WORK TO DO:
a) Please translate this sentence from the passage on Fuel's song Cold Summer into Spanish: "\"Cold Summer\" is the second single released from Fuel's album Puppet Strings."
b) Carry on the passage on Fuel's song Cold Summer, picking up after its final sentence.

PASSAGE GIVEN:
Single by Fuel

from the album Puppet Strings
- Released: June 10, 2014
- Genre: Alternative rock, post-grunge
- Length: 3:56
- Label: MegaForce Records
- Songwriters: Brett Scallions, Eddie Wohl

Fuel singles chronology
| "Soul to Preach To" (2014) | "Cold Summer" (2014) | "What We Can Never Have" (2014) |

Music video
- "Cold Summer" on YouTube

= Cold Summer (song) =

"Cold Summer" is the second single released from Fuel's album Puppet Strings. The song dates back to the early 2000s (decade) before the band's 2003 album Natural Selection. According to Scallions, the band had recorded the song several times and lost hope in it until producer Eddie Wohl convinced Scallions to record it for Puppet Strings.

SUPPLIED DATA:

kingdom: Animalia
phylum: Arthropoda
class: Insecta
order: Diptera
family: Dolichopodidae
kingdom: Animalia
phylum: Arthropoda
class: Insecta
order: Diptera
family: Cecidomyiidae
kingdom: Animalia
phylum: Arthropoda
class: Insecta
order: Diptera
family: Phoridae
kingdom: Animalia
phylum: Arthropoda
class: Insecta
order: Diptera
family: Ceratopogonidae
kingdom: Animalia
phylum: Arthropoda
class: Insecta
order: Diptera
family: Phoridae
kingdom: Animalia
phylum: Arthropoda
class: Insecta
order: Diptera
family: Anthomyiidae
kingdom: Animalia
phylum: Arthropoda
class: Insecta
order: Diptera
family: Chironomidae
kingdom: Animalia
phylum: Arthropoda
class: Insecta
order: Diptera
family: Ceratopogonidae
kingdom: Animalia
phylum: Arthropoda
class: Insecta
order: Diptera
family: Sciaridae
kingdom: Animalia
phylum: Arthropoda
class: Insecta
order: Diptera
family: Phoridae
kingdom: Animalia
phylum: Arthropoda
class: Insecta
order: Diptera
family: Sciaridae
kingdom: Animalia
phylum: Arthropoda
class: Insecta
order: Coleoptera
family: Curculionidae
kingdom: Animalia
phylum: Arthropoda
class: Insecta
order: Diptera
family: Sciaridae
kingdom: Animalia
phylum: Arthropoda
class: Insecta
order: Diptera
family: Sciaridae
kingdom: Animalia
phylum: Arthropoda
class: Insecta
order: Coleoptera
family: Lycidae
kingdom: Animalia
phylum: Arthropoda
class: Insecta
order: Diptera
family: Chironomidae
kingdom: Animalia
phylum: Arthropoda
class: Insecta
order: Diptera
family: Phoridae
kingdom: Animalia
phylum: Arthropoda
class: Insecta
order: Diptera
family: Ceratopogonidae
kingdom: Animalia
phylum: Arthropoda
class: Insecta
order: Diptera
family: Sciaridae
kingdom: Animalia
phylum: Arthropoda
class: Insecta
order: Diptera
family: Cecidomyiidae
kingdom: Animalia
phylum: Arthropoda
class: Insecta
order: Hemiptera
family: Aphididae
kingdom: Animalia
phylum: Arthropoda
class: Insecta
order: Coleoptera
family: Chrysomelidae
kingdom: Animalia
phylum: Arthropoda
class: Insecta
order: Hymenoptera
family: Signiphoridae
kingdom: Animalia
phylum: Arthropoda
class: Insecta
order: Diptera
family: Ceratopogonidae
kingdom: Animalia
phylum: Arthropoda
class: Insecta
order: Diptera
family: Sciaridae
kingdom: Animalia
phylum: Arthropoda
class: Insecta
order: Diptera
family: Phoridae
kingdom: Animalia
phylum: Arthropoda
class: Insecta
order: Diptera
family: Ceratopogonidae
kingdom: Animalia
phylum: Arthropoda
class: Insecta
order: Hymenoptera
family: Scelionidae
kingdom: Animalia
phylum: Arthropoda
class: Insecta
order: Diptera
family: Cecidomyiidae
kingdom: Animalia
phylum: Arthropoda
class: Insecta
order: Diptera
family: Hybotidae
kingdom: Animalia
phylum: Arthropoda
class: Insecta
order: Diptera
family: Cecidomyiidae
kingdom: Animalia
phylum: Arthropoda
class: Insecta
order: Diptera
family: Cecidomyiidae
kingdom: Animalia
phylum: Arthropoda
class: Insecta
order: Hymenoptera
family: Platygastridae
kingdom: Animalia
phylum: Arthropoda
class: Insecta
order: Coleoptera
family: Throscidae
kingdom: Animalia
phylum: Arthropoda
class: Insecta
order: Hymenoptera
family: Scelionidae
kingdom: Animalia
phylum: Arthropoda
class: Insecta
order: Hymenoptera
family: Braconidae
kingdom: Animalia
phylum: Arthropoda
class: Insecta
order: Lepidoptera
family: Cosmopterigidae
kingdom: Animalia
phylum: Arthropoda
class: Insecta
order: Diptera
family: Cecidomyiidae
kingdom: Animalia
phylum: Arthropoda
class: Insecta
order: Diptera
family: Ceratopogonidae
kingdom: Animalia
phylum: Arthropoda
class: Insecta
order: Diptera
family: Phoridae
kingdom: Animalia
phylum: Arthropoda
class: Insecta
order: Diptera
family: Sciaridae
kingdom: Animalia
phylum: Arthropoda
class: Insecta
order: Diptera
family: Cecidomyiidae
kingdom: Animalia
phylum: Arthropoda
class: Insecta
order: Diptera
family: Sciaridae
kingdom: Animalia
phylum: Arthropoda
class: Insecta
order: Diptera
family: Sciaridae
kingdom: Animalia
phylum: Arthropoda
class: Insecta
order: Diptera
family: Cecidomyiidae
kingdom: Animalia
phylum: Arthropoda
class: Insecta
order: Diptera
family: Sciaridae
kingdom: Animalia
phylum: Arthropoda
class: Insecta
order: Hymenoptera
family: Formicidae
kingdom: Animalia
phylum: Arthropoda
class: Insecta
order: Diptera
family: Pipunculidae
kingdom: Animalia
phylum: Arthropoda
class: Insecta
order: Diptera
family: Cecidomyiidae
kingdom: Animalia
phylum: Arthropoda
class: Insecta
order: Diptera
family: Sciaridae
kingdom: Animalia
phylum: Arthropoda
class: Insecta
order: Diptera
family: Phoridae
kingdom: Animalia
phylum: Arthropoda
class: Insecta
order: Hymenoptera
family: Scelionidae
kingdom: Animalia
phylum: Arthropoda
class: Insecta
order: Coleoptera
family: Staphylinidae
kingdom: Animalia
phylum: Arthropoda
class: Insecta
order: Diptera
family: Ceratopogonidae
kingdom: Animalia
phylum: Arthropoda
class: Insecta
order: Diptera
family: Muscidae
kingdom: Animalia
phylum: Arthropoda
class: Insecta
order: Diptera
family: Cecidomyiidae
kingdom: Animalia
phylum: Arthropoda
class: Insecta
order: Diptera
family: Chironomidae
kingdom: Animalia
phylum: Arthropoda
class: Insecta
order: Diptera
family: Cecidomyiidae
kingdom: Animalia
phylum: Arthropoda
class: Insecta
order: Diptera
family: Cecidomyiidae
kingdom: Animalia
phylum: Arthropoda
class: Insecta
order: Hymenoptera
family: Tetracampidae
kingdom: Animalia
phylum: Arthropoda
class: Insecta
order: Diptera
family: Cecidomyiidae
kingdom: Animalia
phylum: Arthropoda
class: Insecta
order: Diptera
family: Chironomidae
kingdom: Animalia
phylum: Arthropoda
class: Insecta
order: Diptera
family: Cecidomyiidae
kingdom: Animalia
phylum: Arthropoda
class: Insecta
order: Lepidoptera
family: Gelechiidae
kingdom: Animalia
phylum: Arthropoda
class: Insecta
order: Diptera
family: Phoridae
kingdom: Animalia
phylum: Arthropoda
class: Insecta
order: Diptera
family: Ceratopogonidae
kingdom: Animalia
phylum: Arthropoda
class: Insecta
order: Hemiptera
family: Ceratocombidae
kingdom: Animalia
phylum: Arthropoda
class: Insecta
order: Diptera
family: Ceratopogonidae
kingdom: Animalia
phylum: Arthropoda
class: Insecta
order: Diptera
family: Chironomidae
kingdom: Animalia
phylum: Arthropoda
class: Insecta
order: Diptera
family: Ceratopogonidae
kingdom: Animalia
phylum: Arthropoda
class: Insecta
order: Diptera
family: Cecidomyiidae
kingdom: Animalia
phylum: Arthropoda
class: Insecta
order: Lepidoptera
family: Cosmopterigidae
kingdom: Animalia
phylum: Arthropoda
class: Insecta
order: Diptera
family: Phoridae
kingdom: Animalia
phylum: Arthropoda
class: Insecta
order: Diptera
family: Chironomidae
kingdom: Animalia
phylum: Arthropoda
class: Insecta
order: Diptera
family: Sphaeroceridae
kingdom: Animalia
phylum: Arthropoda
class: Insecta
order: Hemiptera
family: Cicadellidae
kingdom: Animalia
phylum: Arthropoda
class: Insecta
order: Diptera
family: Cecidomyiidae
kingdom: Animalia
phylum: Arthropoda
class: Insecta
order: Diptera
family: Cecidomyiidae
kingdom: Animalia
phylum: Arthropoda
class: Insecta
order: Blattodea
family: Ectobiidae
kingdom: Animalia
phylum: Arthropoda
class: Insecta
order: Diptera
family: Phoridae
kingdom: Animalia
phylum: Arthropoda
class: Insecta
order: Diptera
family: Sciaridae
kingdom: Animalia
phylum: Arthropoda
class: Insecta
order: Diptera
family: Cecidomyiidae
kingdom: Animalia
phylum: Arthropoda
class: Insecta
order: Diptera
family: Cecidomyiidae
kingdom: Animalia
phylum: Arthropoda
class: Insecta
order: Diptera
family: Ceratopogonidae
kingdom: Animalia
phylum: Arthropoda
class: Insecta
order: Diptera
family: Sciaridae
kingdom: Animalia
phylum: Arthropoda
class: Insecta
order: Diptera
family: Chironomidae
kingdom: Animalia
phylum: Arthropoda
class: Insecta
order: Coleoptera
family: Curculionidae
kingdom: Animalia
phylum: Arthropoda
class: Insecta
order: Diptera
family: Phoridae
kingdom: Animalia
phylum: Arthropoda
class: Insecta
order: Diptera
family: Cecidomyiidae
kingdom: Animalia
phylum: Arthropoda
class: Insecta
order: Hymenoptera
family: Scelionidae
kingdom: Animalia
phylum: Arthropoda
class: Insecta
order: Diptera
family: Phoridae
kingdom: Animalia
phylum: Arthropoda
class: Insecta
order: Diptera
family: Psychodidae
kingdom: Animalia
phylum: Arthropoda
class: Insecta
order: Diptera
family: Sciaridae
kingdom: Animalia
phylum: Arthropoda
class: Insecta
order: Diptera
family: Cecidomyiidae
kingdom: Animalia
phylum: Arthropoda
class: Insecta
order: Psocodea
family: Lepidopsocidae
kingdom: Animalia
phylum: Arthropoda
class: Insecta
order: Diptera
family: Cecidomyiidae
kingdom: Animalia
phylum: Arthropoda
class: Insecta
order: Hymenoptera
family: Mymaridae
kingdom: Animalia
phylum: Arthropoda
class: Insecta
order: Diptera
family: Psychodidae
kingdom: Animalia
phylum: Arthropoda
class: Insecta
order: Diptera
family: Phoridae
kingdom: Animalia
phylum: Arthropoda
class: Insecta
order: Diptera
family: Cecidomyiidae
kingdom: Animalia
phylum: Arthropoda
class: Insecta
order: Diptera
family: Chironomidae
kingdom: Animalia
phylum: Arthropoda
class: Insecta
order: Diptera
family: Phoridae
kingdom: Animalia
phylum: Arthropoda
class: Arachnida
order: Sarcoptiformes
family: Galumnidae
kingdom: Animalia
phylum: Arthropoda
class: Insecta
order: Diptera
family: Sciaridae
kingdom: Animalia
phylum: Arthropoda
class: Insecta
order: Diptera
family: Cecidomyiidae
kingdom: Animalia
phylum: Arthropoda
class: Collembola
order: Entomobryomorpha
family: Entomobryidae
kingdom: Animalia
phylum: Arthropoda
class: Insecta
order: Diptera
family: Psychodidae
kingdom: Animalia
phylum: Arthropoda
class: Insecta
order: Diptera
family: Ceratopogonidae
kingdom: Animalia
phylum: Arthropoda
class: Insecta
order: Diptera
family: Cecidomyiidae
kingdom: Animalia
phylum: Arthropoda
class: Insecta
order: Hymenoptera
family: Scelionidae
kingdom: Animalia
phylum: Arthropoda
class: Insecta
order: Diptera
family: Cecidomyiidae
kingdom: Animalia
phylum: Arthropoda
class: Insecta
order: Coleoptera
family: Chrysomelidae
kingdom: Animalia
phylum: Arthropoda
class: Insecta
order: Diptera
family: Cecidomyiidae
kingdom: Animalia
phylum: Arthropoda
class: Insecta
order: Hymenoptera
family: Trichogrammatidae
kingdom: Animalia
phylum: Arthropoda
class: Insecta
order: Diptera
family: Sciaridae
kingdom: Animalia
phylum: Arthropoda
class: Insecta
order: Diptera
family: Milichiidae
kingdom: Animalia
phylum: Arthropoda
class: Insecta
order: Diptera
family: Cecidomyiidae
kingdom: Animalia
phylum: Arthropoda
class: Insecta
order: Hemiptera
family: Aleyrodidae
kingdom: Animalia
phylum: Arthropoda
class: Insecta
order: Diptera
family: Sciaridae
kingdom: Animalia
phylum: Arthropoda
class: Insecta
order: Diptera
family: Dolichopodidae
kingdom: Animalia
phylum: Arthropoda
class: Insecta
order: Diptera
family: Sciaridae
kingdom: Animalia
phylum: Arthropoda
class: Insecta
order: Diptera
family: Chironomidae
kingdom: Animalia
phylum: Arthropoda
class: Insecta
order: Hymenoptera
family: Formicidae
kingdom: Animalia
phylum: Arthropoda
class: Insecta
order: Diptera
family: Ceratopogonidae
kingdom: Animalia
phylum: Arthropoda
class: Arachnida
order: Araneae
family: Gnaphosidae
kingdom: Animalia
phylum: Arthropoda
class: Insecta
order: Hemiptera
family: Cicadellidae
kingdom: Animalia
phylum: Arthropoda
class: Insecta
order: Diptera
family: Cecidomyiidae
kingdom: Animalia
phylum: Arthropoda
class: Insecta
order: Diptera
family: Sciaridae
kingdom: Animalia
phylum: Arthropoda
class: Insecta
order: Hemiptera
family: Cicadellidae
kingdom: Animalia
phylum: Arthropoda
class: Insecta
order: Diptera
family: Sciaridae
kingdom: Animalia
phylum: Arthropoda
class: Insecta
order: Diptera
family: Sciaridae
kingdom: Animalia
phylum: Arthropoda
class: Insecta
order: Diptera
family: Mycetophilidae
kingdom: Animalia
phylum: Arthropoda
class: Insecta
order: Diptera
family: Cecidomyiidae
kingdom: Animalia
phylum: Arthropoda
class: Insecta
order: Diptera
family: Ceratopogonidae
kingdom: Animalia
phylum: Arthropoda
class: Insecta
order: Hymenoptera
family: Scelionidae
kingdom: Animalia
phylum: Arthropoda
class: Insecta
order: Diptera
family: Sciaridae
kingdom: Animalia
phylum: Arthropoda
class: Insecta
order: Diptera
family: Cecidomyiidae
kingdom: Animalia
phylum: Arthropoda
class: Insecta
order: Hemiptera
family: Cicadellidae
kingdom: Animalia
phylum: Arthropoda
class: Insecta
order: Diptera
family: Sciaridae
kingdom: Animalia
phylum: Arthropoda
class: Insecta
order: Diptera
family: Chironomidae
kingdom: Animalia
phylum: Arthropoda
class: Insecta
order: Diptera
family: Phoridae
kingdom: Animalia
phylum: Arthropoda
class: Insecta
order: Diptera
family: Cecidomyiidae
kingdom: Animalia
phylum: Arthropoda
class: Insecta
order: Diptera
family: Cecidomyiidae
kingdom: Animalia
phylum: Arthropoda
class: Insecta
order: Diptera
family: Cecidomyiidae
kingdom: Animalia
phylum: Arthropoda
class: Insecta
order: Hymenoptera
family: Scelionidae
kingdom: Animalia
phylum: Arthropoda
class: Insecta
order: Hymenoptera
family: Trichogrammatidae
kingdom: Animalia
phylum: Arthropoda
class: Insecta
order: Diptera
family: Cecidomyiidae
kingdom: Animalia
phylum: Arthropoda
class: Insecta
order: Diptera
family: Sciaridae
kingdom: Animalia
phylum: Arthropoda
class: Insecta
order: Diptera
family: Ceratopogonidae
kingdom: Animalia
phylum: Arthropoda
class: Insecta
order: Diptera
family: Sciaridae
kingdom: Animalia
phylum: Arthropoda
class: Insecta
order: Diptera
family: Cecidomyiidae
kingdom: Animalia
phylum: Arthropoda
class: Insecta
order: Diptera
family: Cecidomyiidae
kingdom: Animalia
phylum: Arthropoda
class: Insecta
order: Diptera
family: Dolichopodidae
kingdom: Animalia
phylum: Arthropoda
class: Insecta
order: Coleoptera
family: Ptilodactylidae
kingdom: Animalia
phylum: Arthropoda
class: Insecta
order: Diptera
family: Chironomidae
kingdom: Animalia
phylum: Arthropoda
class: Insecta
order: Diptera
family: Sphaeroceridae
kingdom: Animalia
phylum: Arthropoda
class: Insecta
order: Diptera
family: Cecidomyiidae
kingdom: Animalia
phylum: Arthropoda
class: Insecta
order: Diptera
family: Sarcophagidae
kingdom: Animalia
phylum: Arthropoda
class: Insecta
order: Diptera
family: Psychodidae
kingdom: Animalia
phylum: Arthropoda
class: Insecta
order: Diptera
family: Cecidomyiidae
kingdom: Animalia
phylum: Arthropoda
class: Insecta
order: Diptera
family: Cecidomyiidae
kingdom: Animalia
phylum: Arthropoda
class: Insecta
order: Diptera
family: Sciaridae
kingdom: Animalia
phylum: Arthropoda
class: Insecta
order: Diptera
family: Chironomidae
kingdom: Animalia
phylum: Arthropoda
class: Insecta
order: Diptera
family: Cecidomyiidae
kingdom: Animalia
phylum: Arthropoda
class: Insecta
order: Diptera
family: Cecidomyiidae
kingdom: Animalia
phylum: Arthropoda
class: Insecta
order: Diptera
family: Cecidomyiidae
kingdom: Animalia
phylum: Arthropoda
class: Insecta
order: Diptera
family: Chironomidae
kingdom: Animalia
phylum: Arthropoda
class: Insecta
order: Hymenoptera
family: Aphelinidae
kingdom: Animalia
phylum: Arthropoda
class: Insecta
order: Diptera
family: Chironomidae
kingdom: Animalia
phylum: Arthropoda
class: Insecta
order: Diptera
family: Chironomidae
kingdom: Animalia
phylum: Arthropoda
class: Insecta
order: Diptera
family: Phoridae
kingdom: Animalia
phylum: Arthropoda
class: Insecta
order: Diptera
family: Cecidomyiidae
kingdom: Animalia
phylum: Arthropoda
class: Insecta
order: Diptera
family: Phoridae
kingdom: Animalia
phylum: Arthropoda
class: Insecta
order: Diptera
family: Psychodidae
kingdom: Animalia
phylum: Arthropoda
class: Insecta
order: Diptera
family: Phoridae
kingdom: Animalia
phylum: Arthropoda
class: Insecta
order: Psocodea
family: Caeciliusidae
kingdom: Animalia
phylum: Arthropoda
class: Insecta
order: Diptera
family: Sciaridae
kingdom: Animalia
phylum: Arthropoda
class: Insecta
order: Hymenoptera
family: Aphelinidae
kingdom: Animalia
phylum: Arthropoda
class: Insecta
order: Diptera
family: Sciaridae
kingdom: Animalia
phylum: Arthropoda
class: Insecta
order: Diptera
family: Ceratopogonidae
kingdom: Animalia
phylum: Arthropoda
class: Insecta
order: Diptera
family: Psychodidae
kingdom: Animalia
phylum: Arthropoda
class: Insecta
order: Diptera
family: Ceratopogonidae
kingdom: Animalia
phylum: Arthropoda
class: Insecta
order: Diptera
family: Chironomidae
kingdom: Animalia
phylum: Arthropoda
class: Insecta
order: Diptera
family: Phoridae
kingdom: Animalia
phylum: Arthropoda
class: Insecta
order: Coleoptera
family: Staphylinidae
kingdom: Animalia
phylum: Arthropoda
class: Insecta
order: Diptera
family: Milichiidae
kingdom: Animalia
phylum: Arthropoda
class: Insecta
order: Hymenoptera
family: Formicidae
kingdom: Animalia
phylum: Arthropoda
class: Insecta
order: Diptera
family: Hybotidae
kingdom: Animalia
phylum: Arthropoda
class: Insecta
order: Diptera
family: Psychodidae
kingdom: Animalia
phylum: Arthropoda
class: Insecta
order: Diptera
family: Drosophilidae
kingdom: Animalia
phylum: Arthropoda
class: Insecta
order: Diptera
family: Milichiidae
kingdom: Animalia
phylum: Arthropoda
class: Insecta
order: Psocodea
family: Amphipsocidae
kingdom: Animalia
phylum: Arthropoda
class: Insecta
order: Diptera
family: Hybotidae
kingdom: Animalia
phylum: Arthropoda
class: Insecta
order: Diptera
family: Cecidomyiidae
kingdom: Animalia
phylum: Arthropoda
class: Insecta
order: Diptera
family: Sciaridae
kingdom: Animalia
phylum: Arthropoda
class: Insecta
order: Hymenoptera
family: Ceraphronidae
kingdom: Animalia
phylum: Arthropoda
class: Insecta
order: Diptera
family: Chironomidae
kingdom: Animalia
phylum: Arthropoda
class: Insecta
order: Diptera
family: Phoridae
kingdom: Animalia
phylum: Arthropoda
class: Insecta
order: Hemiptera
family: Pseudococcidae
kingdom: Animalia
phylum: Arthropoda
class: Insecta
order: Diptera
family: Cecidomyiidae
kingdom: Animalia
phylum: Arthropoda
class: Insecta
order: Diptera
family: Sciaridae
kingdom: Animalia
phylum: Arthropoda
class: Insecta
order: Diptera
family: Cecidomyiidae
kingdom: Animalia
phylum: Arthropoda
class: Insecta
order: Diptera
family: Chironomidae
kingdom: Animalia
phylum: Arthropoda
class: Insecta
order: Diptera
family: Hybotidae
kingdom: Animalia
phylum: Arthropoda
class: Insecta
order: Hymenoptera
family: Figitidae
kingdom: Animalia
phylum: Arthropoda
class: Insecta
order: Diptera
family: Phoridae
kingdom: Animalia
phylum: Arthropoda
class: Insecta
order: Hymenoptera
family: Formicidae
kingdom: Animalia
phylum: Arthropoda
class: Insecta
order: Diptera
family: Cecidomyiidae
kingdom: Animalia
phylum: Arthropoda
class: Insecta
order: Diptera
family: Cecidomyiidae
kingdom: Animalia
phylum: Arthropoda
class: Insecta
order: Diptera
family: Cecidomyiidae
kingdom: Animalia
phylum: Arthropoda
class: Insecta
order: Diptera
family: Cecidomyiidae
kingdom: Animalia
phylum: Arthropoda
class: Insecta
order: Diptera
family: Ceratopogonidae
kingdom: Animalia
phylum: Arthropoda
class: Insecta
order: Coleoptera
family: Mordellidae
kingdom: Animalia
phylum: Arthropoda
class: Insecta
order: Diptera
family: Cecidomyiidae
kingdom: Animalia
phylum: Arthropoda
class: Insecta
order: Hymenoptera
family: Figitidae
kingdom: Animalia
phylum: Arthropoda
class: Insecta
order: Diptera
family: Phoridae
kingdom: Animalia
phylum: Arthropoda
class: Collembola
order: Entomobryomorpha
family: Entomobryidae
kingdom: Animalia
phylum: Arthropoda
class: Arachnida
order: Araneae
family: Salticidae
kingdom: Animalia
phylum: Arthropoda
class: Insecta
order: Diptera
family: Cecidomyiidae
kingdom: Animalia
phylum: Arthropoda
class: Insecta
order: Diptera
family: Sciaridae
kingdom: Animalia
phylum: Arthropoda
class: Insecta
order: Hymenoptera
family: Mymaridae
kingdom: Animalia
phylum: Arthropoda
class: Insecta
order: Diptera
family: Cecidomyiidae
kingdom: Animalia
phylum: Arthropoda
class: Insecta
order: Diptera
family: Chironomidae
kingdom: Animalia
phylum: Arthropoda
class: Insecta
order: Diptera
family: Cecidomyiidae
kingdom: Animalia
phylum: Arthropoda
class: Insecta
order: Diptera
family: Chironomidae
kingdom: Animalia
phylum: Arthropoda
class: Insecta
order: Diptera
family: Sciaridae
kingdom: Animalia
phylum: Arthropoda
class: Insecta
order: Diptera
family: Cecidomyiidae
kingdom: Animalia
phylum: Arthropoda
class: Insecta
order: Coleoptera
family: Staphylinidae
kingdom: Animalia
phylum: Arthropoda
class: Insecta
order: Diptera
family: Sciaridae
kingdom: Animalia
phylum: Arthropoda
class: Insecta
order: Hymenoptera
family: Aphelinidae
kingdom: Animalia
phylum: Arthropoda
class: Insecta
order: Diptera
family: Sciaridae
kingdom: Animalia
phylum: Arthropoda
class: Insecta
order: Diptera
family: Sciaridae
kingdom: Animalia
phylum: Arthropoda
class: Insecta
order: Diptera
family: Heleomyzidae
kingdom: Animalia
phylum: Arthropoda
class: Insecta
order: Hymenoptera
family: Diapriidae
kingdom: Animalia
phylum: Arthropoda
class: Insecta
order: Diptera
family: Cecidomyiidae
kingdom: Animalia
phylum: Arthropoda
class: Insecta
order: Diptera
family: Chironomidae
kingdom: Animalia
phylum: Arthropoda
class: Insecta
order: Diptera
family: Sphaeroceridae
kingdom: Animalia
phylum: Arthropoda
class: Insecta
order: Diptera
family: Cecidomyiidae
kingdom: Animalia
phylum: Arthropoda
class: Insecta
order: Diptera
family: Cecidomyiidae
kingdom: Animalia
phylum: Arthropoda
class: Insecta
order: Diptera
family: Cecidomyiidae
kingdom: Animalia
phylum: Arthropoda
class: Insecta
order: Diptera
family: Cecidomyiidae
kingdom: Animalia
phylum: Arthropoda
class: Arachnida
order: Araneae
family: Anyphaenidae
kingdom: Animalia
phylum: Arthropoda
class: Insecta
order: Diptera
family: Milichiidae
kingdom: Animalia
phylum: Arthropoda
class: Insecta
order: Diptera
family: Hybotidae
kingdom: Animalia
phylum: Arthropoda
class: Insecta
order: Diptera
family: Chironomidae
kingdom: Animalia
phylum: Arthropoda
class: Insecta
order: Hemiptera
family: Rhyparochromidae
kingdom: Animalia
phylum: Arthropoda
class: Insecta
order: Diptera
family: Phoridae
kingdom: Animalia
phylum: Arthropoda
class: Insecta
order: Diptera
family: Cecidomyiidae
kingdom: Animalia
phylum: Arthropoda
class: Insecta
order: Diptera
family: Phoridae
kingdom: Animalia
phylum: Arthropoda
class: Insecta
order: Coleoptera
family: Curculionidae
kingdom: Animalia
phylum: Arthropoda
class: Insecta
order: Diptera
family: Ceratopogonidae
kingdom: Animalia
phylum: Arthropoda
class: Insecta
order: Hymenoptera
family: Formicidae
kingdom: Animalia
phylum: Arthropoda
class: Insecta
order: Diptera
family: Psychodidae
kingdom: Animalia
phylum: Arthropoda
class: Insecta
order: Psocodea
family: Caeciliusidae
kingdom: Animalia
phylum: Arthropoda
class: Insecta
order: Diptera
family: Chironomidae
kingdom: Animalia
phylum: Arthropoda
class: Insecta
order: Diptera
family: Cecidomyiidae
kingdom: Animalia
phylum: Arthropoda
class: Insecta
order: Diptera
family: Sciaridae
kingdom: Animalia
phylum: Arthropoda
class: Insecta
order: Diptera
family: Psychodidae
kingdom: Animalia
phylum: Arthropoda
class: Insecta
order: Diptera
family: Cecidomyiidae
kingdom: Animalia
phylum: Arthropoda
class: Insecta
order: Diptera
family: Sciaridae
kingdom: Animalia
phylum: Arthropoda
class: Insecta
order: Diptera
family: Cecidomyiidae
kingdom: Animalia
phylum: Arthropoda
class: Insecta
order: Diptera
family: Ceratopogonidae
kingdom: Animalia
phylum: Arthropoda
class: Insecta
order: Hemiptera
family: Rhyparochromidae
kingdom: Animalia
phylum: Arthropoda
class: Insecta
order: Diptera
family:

ANSWERS FOR THE EXERCISE:
a) "Cold Summer" es el segundo sencillo publicado del álbum Puppet Strings de Fuel.

b)
== Track listing ==
Song composed by Brett Scallions and Eddie Wohl. Ken Schalk is credited to performing drums on this track, however, left the band before the release of Puppet Strings.

| No. | Title | Length |
|---|---|---|
| 1. | "Cold Summer" | 3:56 |

==Music video==
A music video was filmed in Agoura Hills, CA and features Scallions as a pool boy who stumbles in to a party.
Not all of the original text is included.